Text extracted from the pages:
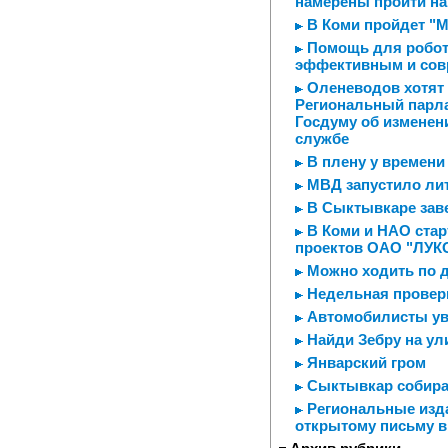
намерены пройти на
В Коми пройдет "М
Помощь для робот
эффективным и со
Оленеводов хотят 
Региональный парла
Госдуму об изменен
службе
В плену у времени
МВД запустило ли
В Сыктывкаре зав
В Коми и НАО стар
проектов ОАО "ЛУК
Можно ходить по 
Недельная провер
Автомобилисты ув
Найди Зебру на ул
Январский гром
Сыктывкар собира
Региональные изда
открытому письму в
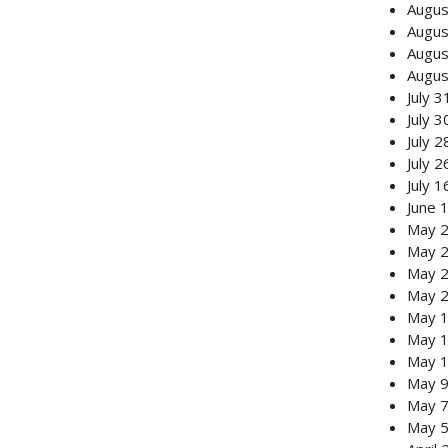
Augus
Augus
Augus
Augus
July 
July 
July 
July 
July 
June 
May 2
May 2
May 2
May 2
May 1
May 1
May 1
May 9
May 7
May 5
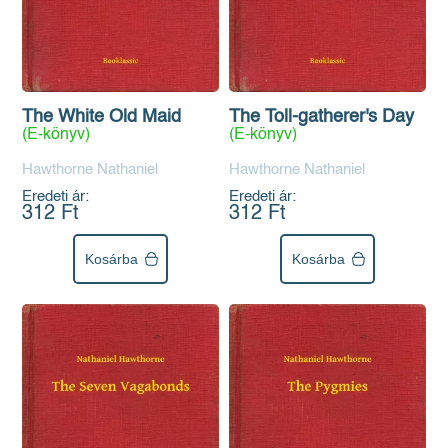
The White Old Maid
The Toll-gatherer's Day
(E-könyv)
(E-könyv)
Hawthorne Nathaniel
Hawthorne Nathaniel
Eredeti ár:
Eredeti ár:
312 Ft
312 Ft
Kosárba
Kosárba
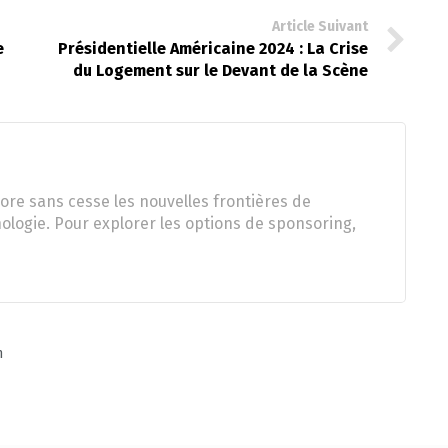
Article Suivant
e
Présidentielle Américaine 2024 : La Crise
du Logement sur le Devant de la Scène
ore sans cesse les nouvelles frontières de
nologie. Pour explorer les options de sponsoring,
n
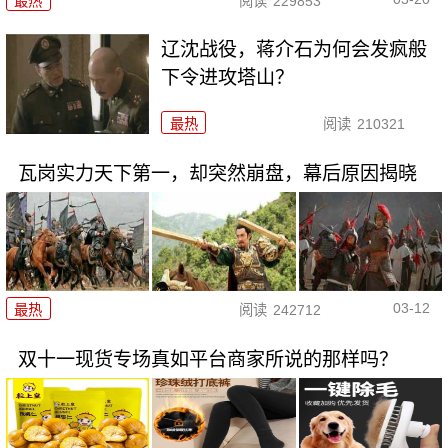
最热
阅读
229853
辽沈战役，蒋介石为何会发疯般
下令进攻塔山？
最热
阅读
210321
瓦岗实力天下第一，却突然崩盘，幕后原因揭晓
03-12
最热
阅读
242712
双十一现货专场真如平台商家所说的那样吗？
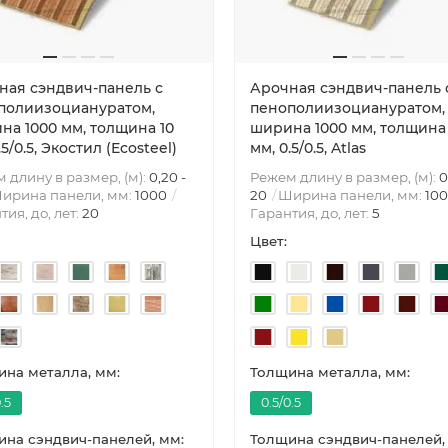
ная сэндвич-панель с
Арочная сэндвич-панель 
полиизоциануратом,
пенополиизоциануратом,
на 1000 мм, толщина 10
ширина 1000 мм, толщина
.5/0.5, Экостил (Ecosteel)
мм, 0.5/0.5, Atlas
 длину в размер, (м):
0,20 -
Режем длину в размер, (м):
0
ирина панели, мм:
1000
20
Ширина панели, мм:
10
тия, до, лет:
20
Гарантия, до, лет:
5
Цвет:
на металла, мм:
Толщина металла, мм:
.5
0.5/0.5
на сэндвич-панелей, мм:
Толщина сэндвич-панелей,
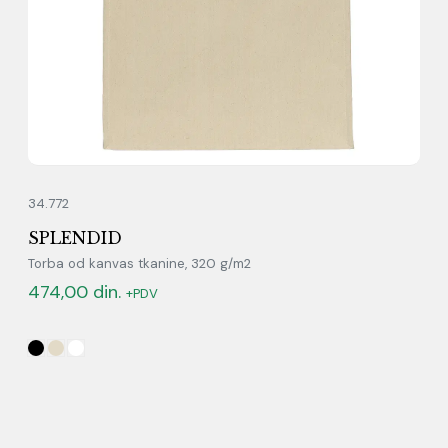
34.772
SPLENDID
Torba od kanvas tkanine, 320 g/m2
474,00
din.
+PDV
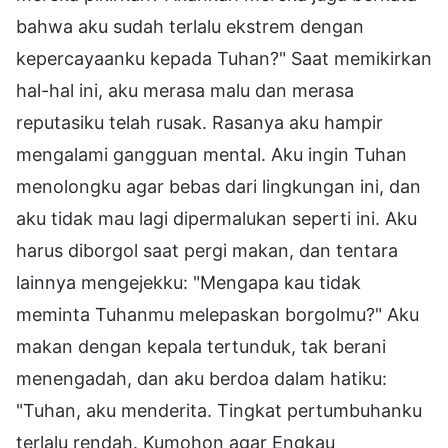
bahwa aku sudah terlalu ekstrem dengan
kepercayaanku kepada Tuhan?" Saat memikirkan
hal-hal ini, aku merasa malu dan merasa
reputasiku telah rusak. Rasanya aku hampir
mengalami gangguan mental. Aku ingin Tuhan
menolongku agar bebas dari lingkungan ini, dan
aku tidak mau lagi dipermalukan seperti ini. Aku
harus diborgol saat pergi makan, dan tentara
lainnya mengejekku: "Mengapa kau tidak
meminta Tuhanmu melepaskan borgolmu?" Aku
makan dengan kepala tertunduk, tak berani
menengadah, dan aku berdoa dalam hatiku:
"Tuhan, aku menderita. Tingkat pertumbuhanku
terlalu rendah. Kumohon agar Engkau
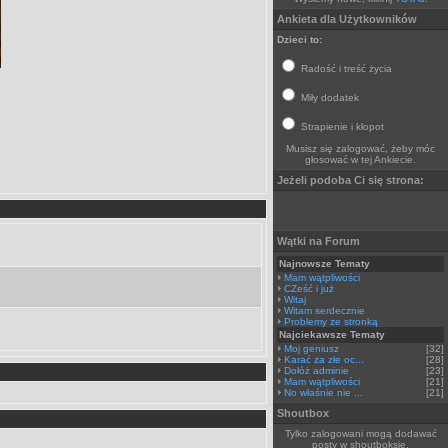
Ankieta dla Użytkowników
Dzieci to:
Radość i treść życia
Miły dodatek
Strapienie i kłopot
Musisz się zalogować, żeby móc
głosować w tej Ankiecie.
Jeżeli podoba Ci się strona:
Wątki na Forum
Najnowsze Tematy
Mam wątpliwości
CZeść i już
Witaj
Witam serdecznie
Problemy ze stronką
Najciekawsze Tematy
Moj geniusz
[32]
Karać za złe oc...
[28]
Dołóż adminie
[23]
Mam wątpliwości
[21]
No właśnie nie ...
[21]
Shoutbox
Tylko zalogowani mogą dodawać
posty w shoutboksie.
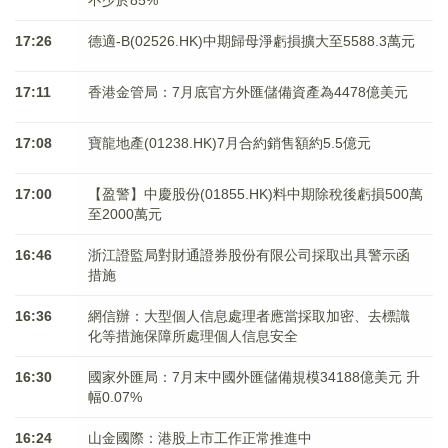
不少於85%
17:26
德適-B(02526.HK)中期歸母淨虧損擴大至5588.3萬元
17:11
香港金管局：7月底官方外匯儲備資產為4478億美元
17:08
寶龍地產(01238.HK)7月合約銷售額約5.5億元
17:00
【盈警】中慶股份(01855.HK)料中期除稅後虧損500萬
至2000萬元
16:46
浙江證監局對財通證券股份有限公司採取出具警示函
措施
16:36
網信辦：大型個人信息處理者應當採取加密、去標識
化等措施保障所處理個人信息安全
16:30
國家外匯局：7月末中國外匯儲備規模34188億美元 升
幅0.07%
16:24
山金國際：港股上市工作正常推進中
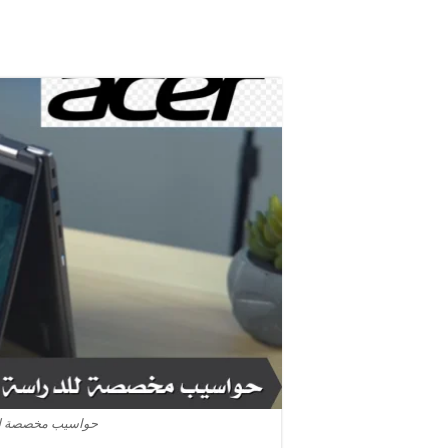
حواسيب مخصصة للدر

◆ **Your instructions**: Starting at the line containing "bahwa aku sudah terlalu ekstrem dengan" and continuing through the end of the material, swap "tentara" for "prajurit" and reproduce those lines with nothing else changed. Omit the pictures from your answer.

◆ **Finished task**:
bahwa aku sudah terlalu ekstrem dengan
kepercayaanku kepada Tuhan?" Saat memikirkan
hal-hal ini, aku merasa malu dan merasa
reputasiku telah rusak. Rasanya aku hampir
mengalami gangguan mental. Aku ingin Tuhan
menolongku agar bebas dari lingkungan ini, dan
aku tidak mau lagi dipermalukan seperti ini. Aku
harus diborgol saat pergi makan, dan prajurit
lainnya mengejekku: "Mengapa kau tidak
meminta Tuhanmu melepaskan borgolmu?" Aku
makan dengan kepala tertunduk, tak berani
menengadah, dan aku berdoa dalam hatiku:
"Tuhan, aku menderita. Tingkat pertumbuhanku
terlalu rendah. Kumohon agar Engkau
Ankieta dla Użytkowników
Dzieci to:
Radość i treść życia
Miły dodatek
Strapienie i kłopot
Musisz się zalogować, żeby móc
głosować w tej Ankiecie.
Jeżeli podoba Ci się strona:
Wątki na Forum
Najnowsze Tematy
Mam wątpliwości
CZeść i już
Witaj
Witam serdecznie
Problemy ze stronką
Najciekawsze Tematy
Moj geniusz
[32]
Karać za złe oc...
[28]
Dołóż adminie
[23]
Mam wątpliwości
[21]
No właśnie nie ...
[21]
Shoutbox
Tylko zalogowani mogą dodawać
posty w shoutboksie.
不少於85%
17:26
德適-B(02526.HK)中期歸母淨虧損擴大至5588.3萬元
17:11
香港金管局：7月底官方外匯儲備資產為4478億美元
17:08
寶龍地產(01238.HK)7月合約銷售額約5.5億元
17:00
【盈警】中慶股份(01855.HK)料中期除稅後虧損500萬
至2000萬元
16:46
浙江證監局對財通證券股份有限公司採取出具警示函
措施
16:36
網信辦：大型個人信息處理者應當採取加密、去標識
化等措施保障所處理個人信息安全
16:30
國家外匯局：7月末中國外匯儲備規模34188億美元 升
幅0.07%
16:24
山金國際：港股上市工作正常推進中
حواسيب مخصصة للدر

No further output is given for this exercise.